O’Connor changed the image of women in music in the early 1990s.
Her shaved head, pained expression, and shapeless wardrobe were seen by many young women as a direct challenge to popular culture’s long-prevailing notions of femininity and sexuality.
The gifted singer was known for speaking up about her struggles with mental health issues, especially after being diagnosed with bipolar disorder. Her teenage son Shane died by suicide in 2022.
Really sorry to hear of the passing of Sinéad O’Connor.
Her music was loved around the world and her talent was unmatched and beyond compare.
Condolences to her family, her friends and all who loved her music.
Ar dheis Dé go Raibh a hAnam. https://t.co/JVHxz7Kv2Z
— Leo Varadkar (@LeoVaradkar) July 26, 2023
Stance against the Catholic Church
O’Connor was also vocal about her political stance against the Catholic Church.

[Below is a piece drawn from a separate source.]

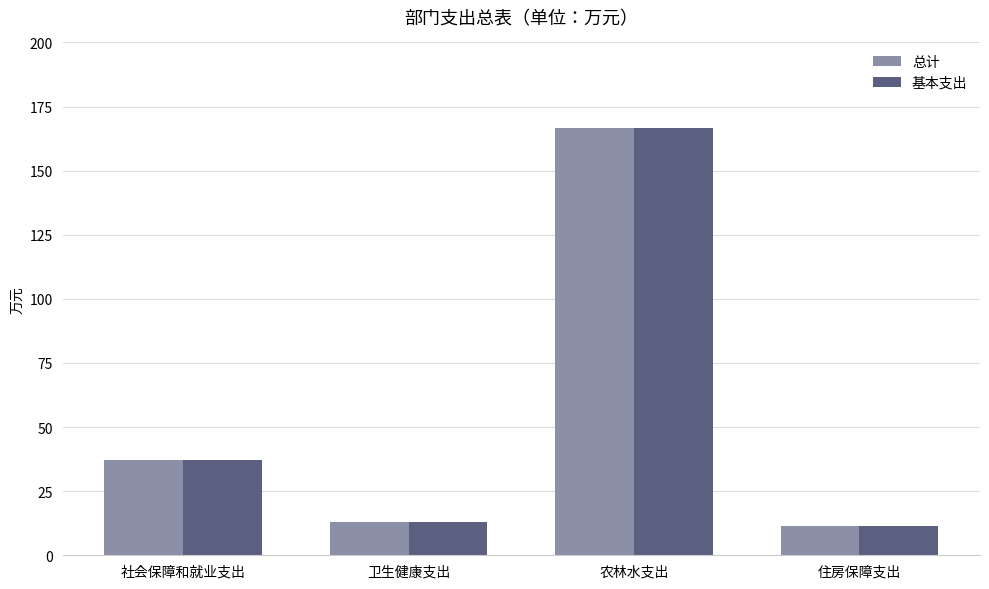

Reading left to right, extract all data points from this chart.

总计: 社会保障和就业支出=37.0	卫生健康支出=13.0	农林水支出=166.5	住房保障支出=11.3
基本支出: 社会保障和就业支出=37.0	卫生健康支出=13.0	农林水支出=166.5	住房保障支出=11.3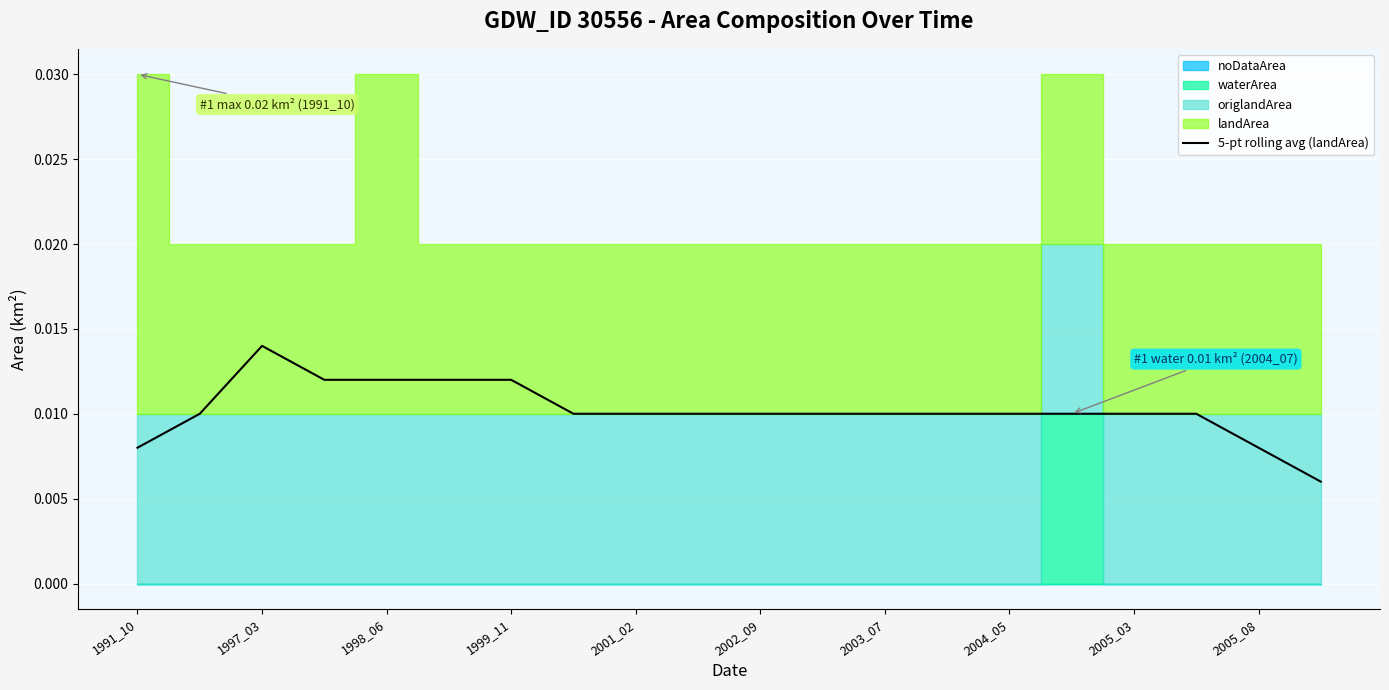

Which category has the highest value in the 5-pt rolling avg (landArea) series?

1997_03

She will be remembered in some quarters for ripping up a photo of Pope John Paul II during a television appearance on “Saturday Night Live” in October 1992.
For many years, she called for a full investigation into the extent of the church’s role in concealing child abuse by clergy.
In 2010, when Pope Benedict XVI apologised to Ireland to atone for decades of abuse, O’Connor condemned the apology for not going far enough and called for Catholics to boycott Mass until there was a full investigation into the Vatican’s role, which by 2018 was making international headlines.
“People assumed I didn’t believe in God. That’s not the case at all. I’m Catholic by birth and culture and would be the first at the church door if the Vatican offered sincere reconciliation,” she wrote in the Washington Post in 2010.
O’Connor converted to Islam in 2018 and changed her name to Shuhada Sadaqat, though continued to perform under the name Sinead O’Connor.
“I read chapter two of the Quran and I realised I’m home, and that I’ve been a Muslim all my life. There’s a way of thinking,” she said in an interview on RTE’s Late Late Show in September 2019.
“You can be a Muslim without actually being a Muslim as it’s a headset [mindset].”